Leave the pictures out and write out exactly the lines from the top of the entries through the line containing "left shoulder: (292, 180)".
*** Begin section ***
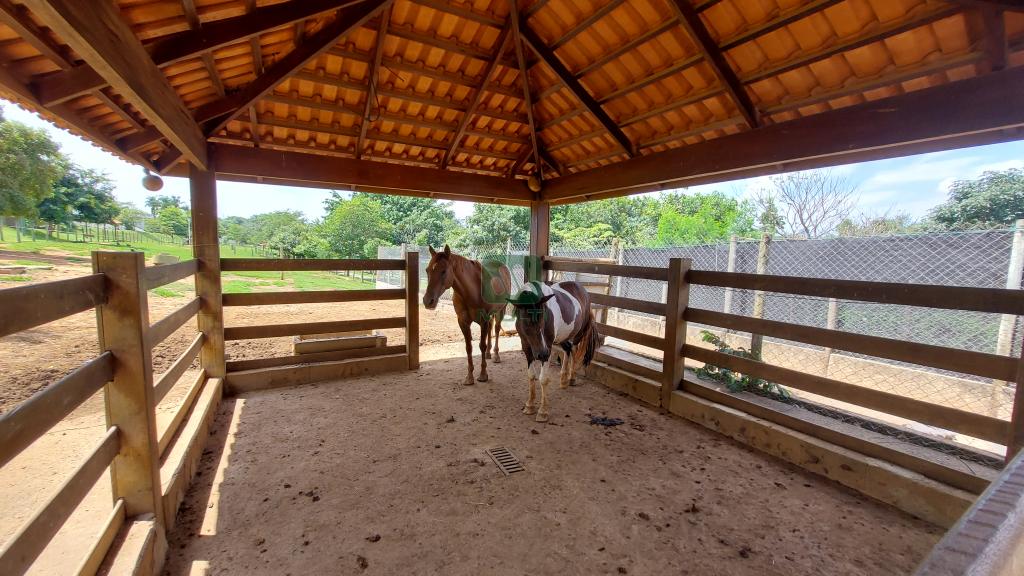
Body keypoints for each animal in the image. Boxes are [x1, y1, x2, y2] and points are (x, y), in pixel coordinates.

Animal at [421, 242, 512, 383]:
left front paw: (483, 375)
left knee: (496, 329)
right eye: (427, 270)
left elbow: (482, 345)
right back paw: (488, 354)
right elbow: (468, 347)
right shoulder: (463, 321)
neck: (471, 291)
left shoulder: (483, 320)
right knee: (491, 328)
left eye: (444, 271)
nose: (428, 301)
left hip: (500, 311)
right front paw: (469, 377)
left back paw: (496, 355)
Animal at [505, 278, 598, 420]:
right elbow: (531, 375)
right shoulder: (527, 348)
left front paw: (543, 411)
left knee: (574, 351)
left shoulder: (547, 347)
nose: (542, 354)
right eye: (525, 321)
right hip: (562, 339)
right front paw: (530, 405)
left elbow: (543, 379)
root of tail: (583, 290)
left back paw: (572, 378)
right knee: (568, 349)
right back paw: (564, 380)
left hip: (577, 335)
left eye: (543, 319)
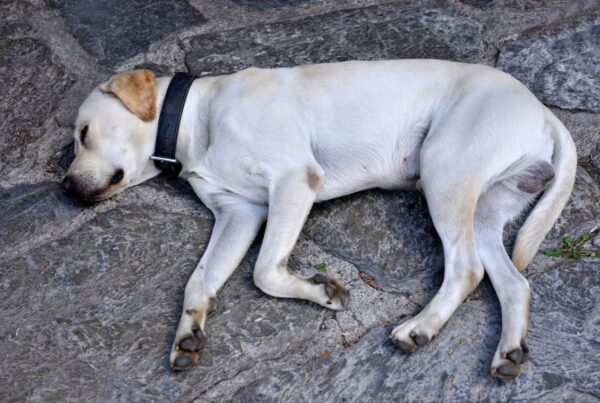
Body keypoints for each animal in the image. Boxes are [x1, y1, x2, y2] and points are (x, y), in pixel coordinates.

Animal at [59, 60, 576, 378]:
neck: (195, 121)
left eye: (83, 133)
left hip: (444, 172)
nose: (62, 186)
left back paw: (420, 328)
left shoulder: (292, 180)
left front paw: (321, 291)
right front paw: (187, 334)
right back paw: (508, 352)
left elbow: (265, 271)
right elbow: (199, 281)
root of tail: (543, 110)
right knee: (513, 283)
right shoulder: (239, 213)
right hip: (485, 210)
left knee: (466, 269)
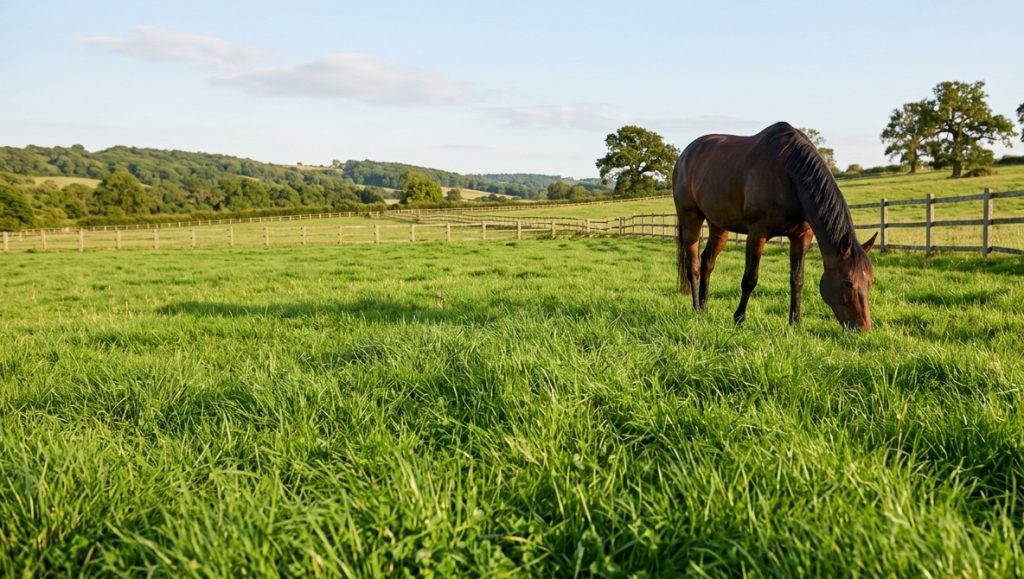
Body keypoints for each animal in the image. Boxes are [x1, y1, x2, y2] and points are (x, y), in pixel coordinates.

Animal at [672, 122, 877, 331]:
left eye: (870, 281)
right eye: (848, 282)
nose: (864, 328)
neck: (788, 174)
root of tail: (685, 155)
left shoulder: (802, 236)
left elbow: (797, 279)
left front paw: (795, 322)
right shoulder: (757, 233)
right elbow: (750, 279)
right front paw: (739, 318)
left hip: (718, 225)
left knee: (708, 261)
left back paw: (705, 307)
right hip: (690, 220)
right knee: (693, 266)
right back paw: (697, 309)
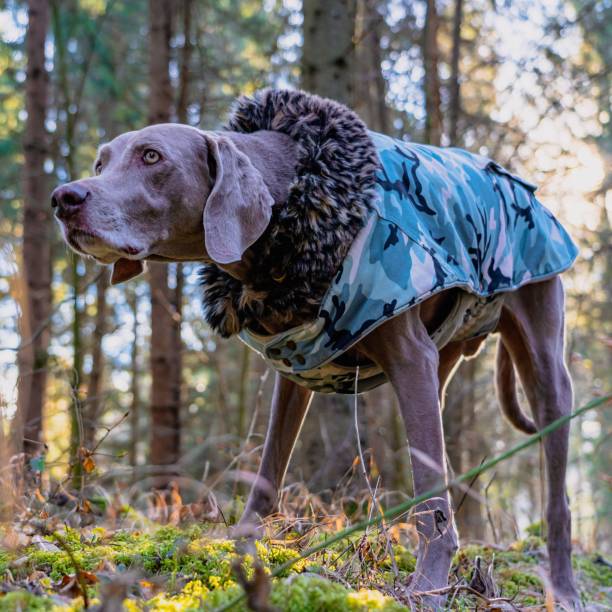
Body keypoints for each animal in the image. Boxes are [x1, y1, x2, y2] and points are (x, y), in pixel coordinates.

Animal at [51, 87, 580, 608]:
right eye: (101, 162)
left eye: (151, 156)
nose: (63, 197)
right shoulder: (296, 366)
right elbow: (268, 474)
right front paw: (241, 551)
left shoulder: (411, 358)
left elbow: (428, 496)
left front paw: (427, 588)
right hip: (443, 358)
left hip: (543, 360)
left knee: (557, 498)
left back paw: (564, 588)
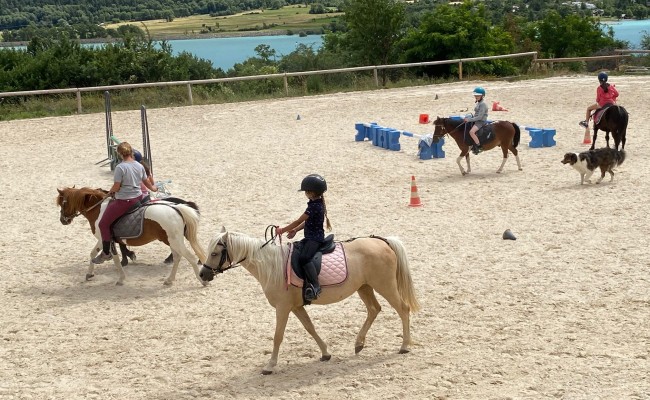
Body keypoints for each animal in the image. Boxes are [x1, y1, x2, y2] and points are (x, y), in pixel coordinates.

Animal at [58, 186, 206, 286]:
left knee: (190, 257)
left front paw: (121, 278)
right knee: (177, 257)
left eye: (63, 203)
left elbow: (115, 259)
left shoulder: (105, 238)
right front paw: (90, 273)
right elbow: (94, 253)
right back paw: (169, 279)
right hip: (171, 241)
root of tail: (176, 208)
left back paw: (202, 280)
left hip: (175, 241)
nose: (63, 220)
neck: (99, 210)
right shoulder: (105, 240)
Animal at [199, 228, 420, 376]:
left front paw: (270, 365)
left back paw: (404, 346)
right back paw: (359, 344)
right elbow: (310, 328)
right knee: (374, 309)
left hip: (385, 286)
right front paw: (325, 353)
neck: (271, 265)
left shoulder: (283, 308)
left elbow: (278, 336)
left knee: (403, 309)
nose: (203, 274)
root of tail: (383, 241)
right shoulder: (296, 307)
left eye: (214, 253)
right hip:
*** End section ***
- Task answer
Body keypoints for each animal in the image. Boxes are [x1, y1, x2, y2] and points are (x, y), in pixel coordinates.

Animal at [421, 242, 512, 383]:
left front paw: (483, 375)
left knee: (496, 329)
right eye: (427, 270)
left elbow: (482, 345)
right back paw: (488, 354)
right elbow: (468, 347)
right shoulder: (463, 321)
neck: (471, 291)
left shoulder: (483, 320)
right knee: (491, 328)
left eye: (444, 271)
nose: (428, 301)
left hip: (500, 311)
right front paw: (469, 377)
left back paw: (496, 355)
Animal at [505, 278, 598, 420]:
right elbow: (531, 375)
right shoulder: (527, 348)
left front paw: (543, 411)
left knee: (574, 351)
left shoulder: (547, 347)
nose: (542, 354)
right eye: (525, 321)
right hip: (562, 339)
right front paw: (530, 405)
left elbow: (543, 379)
root of tail: (583, 290)
left back paw: (572, 378)
right knee: (568, 349)
right back paw: (564, 380)
left hip: (577, 335)
left eye: (543, 319)
Body keypoints for each animal in the image. Boxes are [x1, y1, x2, y2] and points are (x, y), in pixel coordinates.

Animal at [59, 60, 576, 378]:
neck: (195, 121)
left eye: (83, 133)
left hip: (444, 172)
nose: (62, 186)
left back paw: (420, 328)
left shoulder: (292, 180)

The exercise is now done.